The Shadow has a higher public profile than he does.

You couldn't pick him out of a line-up.  If his picture has ever been posted anywhere, let us know.

What is known is that he's got bigger cojones than anyone at City Hall.  This year he stared down the mayor of Winnipeg and the mayor's closest friend and ally,the city's chief administrative officer, who happens to be the most powerful man in city government.

By the time he got through with them, they were sitting in council chambers like frightened schoolboys in the principal's office as they watched their power to intimidate city councillors evaporate into thin air.

And because of him, those councillors developed some backbone for the first time in living memory and showed they could take the reins of government away from unelected administrators if they wanted.

The Black Rod's Newsmaker of the Year---city auditor Brian Whiteside.

Way back as far as last January, Whiteside gave a warning that things were going to be different at City Hall from now on.

Two years earlier, in 2010, city administrators rammed through a bicycle pathway along Assiniboine Avenue following a sham public consultation process. 

They met with the bike lobby to plan the project, failed to talk to anyone who lived or worked in the area who might oppose the plan, and avoided in their public notices mentioning that the bike path would eliminate parking along Assiniboine. 

One citizen, blogger Graham Hnatiuk (www.progressivewinnipeg.blogspot.com), was so incensed at the obviously phony public consultation that he decided to do something about it.  He would go to the city auditor with a formal complaint against the company hired to do the consultations and insist the city not pay them for doing an inadequate job. 

Hnatiuk phoned 311 to file his complaint.  To his surprise, he discovered his complaint had been intercepted by someone and diverted from the auditor to the city administrator who was in charge of building bike paths---to be deep-sixed.  When he insisted the complaint be delivered to the auditor, a 311 supervisor told him that the auditor did not consider complaints from citizens.  


The city's own  website states:
"The CAO has added the role of Chief Performance Officer to the position of City Auditor.

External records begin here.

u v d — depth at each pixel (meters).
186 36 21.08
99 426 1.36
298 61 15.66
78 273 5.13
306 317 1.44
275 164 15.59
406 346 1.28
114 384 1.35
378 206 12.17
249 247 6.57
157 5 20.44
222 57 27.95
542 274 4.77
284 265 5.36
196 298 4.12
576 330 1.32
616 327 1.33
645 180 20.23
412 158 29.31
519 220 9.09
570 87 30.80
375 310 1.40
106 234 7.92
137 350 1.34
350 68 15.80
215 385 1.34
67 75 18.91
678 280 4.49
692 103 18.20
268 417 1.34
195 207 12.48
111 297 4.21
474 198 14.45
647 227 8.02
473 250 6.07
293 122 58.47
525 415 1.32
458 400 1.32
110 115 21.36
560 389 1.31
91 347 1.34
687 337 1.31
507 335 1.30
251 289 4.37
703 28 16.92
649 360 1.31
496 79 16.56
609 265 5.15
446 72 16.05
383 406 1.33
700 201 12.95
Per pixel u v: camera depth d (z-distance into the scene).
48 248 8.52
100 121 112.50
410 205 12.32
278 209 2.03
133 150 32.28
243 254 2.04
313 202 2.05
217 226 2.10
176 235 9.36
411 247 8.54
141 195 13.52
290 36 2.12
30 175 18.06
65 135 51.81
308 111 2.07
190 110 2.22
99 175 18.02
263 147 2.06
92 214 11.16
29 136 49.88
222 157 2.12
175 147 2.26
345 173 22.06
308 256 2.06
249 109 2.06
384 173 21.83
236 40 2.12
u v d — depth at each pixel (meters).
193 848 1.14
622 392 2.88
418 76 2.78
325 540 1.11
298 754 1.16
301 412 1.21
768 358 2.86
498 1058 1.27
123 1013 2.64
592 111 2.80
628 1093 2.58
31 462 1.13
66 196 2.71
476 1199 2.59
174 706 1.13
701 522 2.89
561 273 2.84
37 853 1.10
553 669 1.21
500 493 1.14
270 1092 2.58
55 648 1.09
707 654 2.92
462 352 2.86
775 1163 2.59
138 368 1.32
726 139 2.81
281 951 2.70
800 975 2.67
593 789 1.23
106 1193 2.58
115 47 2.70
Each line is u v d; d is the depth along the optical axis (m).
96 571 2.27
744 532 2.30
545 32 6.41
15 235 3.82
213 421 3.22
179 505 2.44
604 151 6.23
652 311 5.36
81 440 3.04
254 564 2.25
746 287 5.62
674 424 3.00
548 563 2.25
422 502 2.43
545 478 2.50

The mandate of the department with the addition of the Chief Performance Officer role is as follows: 

To examine problem areas, within the capabilities of the Audit Department, which are brought to the Auditors attention by taxpayers, department heads, employees, Council, Standing Committees of Council, members of Council and the CAO."

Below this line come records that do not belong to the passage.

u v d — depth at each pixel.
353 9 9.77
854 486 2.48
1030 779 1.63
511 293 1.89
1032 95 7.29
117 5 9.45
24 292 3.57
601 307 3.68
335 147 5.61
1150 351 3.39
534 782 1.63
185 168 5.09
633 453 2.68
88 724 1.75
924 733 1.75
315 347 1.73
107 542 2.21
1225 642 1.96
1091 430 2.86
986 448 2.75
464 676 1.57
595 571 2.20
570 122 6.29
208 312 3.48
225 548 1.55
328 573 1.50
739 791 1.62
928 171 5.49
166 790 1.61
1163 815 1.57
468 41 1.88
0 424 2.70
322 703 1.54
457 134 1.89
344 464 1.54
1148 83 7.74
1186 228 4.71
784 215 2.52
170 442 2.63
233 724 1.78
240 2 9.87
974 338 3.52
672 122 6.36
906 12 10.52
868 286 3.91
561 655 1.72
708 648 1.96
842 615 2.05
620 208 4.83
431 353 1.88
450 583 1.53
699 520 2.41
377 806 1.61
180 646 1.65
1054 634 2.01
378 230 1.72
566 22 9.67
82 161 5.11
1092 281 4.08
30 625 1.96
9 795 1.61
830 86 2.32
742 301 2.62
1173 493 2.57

You can see today why they were so anxious to keep Hnatiuk's complaint away from the auditor. Brian Whiteside was appointed city auditor in 2009, but before taking a job with the city in 1997, he had worked for the Office of the Provincial Auditor in---wait for it---the Value for Money Audit Division.

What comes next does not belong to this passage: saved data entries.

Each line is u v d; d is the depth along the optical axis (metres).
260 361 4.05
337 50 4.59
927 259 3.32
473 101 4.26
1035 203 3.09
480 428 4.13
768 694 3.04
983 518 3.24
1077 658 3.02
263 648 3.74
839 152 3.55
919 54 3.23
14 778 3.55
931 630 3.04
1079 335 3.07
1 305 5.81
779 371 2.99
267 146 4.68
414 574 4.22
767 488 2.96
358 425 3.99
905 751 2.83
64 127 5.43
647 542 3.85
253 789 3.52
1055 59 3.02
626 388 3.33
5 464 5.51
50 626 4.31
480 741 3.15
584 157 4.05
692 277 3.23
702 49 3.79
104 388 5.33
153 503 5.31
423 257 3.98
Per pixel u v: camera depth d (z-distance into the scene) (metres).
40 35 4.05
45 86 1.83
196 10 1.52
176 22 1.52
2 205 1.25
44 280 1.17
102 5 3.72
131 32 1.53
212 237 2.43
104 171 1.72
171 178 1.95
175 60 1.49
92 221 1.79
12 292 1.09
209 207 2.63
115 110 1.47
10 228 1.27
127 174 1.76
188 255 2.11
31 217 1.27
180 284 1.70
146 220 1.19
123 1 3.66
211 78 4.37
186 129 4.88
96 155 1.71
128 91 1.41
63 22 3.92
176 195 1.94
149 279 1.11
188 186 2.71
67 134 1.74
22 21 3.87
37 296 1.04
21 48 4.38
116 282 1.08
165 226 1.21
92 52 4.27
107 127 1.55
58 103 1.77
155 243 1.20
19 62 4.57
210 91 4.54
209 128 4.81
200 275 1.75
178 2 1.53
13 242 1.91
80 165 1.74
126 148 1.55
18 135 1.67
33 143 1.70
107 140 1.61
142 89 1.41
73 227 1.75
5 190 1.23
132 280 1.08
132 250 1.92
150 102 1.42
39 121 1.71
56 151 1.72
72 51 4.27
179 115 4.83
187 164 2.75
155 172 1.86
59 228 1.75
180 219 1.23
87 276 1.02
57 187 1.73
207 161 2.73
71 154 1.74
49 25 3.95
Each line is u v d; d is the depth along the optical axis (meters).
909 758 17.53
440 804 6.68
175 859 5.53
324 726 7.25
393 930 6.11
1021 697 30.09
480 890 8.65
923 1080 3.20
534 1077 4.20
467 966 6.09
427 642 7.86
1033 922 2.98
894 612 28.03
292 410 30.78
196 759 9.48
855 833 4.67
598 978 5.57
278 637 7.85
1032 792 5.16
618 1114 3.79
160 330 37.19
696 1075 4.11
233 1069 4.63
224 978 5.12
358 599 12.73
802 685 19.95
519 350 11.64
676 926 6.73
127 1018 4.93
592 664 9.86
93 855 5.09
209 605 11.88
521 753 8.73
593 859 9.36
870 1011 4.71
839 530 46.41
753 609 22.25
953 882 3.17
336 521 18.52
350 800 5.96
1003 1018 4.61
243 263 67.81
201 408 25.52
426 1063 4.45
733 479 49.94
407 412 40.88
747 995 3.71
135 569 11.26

Hnatiuk eventually got his complaint to the attention of Brian Whiteshide with the help of his city councillor, Jeff Browaty. And in January of this year, Whiteside's audit report was delivered to a city committee.  

In it, he completely validated Hnatiuk's complaint.  The public consultation process had been a total farce, he concluded.

Mayor Sam Katz and his pal CAO Phil Sheegl must have laughed themselves silly. Who cares about an audit report about a project that was completed two years ago? And who cares about that powerless pissant who complained?

Well, before the year was out, the joke was on Katz and Sheegl and they weren't laughing anymore.  In fact, they were on tenterhooks waiting for Brian Whiteside's next audit reports.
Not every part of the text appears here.